# Is it safe buying 10 year 160 gallon used tank?



## spas (Jan 12, 2012)

Hello Folks,

This is my first post - we have kept fish in the early 70"s (when I was a little kid) and again in the early 80s' in my early teens. Well after several years out of the hobby the bug has bit me and I want to setup a tank.

I am looking at a used 160 gallon 48"x48"x18" tank. It is made with 1" thick glass. It is approx. 10 years old.

Is it safe buying a tank that large that is 10 years old - does the silicone begin to loose strength over the years? I talked to the existing owner and he said the tank has been moved 3 times, once with original owner, and twice with the existing owner. It is currently up and running so there are no leaks. Not sure if moving a large tank affects its structural integrity or not?

I am planning to go see it tomorrow.
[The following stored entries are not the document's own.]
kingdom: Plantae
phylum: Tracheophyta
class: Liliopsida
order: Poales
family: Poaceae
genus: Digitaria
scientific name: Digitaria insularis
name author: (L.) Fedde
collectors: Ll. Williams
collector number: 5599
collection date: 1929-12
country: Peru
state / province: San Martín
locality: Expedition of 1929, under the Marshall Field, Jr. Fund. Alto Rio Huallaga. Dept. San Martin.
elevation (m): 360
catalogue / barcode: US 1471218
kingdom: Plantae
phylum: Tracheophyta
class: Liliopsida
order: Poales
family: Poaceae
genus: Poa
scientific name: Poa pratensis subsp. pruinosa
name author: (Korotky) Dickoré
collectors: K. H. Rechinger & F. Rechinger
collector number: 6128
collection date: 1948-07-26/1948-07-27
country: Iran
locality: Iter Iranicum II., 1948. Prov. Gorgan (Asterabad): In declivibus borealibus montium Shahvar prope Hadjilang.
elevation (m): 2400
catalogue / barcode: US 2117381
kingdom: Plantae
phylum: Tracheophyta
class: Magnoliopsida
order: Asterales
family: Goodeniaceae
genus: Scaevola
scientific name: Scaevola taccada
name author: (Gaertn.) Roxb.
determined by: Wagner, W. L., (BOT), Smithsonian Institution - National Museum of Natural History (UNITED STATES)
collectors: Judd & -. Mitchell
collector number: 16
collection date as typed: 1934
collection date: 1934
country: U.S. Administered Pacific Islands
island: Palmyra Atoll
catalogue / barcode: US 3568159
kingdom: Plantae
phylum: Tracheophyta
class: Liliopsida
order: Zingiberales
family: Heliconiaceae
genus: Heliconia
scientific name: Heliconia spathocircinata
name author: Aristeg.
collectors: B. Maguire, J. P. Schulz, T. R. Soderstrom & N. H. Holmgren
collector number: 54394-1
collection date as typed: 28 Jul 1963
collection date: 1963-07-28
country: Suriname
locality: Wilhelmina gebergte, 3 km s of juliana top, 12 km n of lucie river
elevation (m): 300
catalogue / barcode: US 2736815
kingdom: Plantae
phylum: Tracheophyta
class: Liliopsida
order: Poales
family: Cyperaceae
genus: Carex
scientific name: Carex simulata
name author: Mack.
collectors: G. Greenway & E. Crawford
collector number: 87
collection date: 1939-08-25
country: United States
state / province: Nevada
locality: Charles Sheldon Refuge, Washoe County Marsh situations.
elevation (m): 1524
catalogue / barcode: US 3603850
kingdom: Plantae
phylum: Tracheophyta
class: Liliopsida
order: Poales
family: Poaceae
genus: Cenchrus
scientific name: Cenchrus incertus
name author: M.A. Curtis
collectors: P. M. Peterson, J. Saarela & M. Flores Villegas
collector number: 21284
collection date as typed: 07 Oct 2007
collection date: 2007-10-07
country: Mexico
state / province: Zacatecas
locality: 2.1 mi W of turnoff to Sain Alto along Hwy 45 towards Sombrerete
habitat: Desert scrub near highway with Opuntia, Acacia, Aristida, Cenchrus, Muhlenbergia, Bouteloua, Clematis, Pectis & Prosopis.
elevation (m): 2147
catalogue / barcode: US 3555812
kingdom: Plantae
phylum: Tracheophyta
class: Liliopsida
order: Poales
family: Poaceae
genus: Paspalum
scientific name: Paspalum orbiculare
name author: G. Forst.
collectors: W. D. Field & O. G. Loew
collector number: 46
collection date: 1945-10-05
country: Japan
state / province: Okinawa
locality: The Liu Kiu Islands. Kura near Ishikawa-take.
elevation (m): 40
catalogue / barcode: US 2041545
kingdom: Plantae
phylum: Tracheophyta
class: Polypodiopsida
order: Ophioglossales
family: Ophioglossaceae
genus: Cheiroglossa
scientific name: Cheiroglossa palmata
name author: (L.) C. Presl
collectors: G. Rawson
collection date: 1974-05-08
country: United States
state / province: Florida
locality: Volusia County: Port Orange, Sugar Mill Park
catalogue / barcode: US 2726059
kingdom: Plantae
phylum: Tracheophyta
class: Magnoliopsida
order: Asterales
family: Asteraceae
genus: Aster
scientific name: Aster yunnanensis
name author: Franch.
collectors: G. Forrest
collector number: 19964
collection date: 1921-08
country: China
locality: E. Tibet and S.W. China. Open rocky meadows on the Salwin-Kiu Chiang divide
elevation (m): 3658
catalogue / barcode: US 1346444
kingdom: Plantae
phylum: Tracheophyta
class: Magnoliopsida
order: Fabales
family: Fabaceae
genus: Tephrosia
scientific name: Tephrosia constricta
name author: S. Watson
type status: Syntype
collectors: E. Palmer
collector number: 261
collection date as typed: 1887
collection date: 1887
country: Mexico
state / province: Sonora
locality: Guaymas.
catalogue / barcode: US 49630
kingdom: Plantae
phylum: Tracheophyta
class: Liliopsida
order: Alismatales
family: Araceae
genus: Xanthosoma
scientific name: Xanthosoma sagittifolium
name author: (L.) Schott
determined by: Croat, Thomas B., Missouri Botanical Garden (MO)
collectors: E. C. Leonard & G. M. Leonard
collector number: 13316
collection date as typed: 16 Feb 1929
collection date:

Is there anything I should look for (i.e. red flags) that might want me to think twice about this purchase. He said there is some algae growth around some of the silicone up the sides.

BTW - what is best way to move a large tank of this size - the owner said something about glass suction cup handles?

I am planning on stocking it with 2 or 3 oscars and maybe a red belly pacu and maybe a jack dempsey....

Any help would greatly be appreciated!!!

Many thanks in advance...
Steve


----------



## Bwhiskered (Oct 2, 2008)

I have a 100 gallon tank that has been in my rec room wall for about 40 years. If the tank is a good make and not an el cheapo then there should be no problem. Mine was made by Star Aquarium Products in Toronto.


----------



## BillD (Jun 5, 2006)

The tank I built in the mid 60s (rather poorly too) is still in use. Is this tank 48" tall? I'm guessing it is because of the glass thickness. Have you considered how you would work on a tank that deep and narrow?


----------